----- Data provided

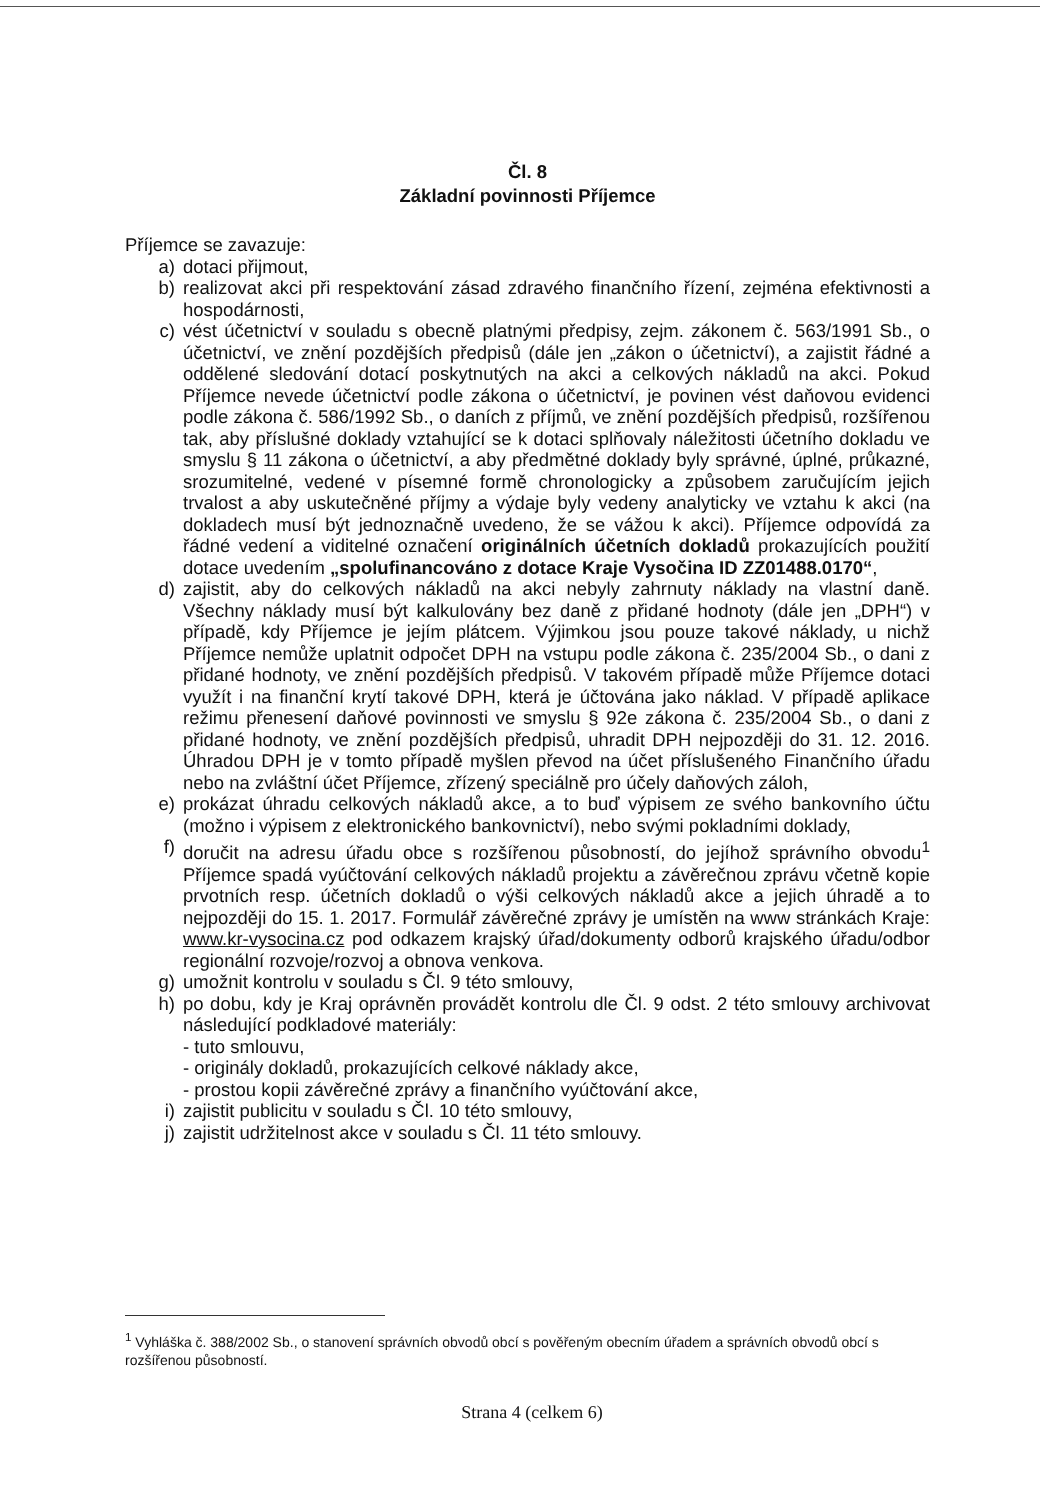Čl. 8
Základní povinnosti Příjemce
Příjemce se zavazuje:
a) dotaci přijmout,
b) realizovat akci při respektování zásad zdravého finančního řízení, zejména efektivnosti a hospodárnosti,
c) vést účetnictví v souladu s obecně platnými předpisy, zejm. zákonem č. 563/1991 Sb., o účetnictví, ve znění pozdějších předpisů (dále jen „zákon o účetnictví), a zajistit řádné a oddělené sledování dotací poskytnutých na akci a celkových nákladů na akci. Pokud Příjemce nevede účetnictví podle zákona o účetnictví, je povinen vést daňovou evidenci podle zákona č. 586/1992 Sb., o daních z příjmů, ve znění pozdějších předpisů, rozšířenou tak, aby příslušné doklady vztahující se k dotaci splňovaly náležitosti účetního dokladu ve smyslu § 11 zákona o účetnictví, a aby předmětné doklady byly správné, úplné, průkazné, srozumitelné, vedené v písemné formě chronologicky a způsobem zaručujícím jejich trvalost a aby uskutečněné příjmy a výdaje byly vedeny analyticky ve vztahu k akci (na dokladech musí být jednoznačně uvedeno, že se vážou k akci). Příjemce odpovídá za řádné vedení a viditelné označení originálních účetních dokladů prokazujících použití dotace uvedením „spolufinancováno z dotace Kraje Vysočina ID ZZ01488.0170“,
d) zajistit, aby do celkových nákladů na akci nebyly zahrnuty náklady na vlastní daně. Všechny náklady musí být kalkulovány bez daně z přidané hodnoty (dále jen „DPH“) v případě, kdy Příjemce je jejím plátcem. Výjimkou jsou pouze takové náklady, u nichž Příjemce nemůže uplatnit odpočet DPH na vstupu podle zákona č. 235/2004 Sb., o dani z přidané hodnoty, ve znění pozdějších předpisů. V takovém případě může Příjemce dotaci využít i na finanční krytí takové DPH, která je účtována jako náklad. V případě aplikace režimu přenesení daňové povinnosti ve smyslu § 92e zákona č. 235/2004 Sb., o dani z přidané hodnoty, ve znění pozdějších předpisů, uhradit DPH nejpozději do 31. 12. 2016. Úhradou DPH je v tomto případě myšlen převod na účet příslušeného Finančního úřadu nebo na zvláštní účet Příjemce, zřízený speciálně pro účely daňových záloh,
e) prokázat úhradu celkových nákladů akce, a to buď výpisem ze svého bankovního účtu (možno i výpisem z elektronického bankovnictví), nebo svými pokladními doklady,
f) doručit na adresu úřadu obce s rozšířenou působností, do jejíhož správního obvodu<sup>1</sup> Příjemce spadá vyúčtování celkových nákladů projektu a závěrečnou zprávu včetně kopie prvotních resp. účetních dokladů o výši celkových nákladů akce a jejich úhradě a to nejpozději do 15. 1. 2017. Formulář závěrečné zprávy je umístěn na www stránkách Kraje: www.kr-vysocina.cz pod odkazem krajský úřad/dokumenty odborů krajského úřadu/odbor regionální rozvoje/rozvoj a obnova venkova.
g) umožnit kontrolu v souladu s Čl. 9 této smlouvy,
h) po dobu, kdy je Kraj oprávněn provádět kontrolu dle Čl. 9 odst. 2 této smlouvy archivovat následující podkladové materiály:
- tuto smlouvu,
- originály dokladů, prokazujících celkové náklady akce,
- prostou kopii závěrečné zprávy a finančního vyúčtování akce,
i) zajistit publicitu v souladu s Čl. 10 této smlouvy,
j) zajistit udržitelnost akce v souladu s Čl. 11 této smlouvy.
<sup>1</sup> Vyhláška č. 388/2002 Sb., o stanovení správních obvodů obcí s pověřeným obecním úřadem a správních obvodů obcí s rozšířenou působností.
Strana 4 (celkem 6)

----------

Task directions:
Where a line of the data includes the string "smlouvy", list that line.

Response box:
g) umožnit kontrolu v souladu s Čl. 9 této smlouvy,
h) po dobu, kdy je Kraj oprávněn provádět kontrolu dle Čl. 9 odst. 2 této smlouvy archivovat následující podkladové materiály:
i) zajistit publicitu v souladu s Čl. 10 této smlouvy,
j) zajistit udržitelnost akce v souladu s Čl. 11 této smlouvy.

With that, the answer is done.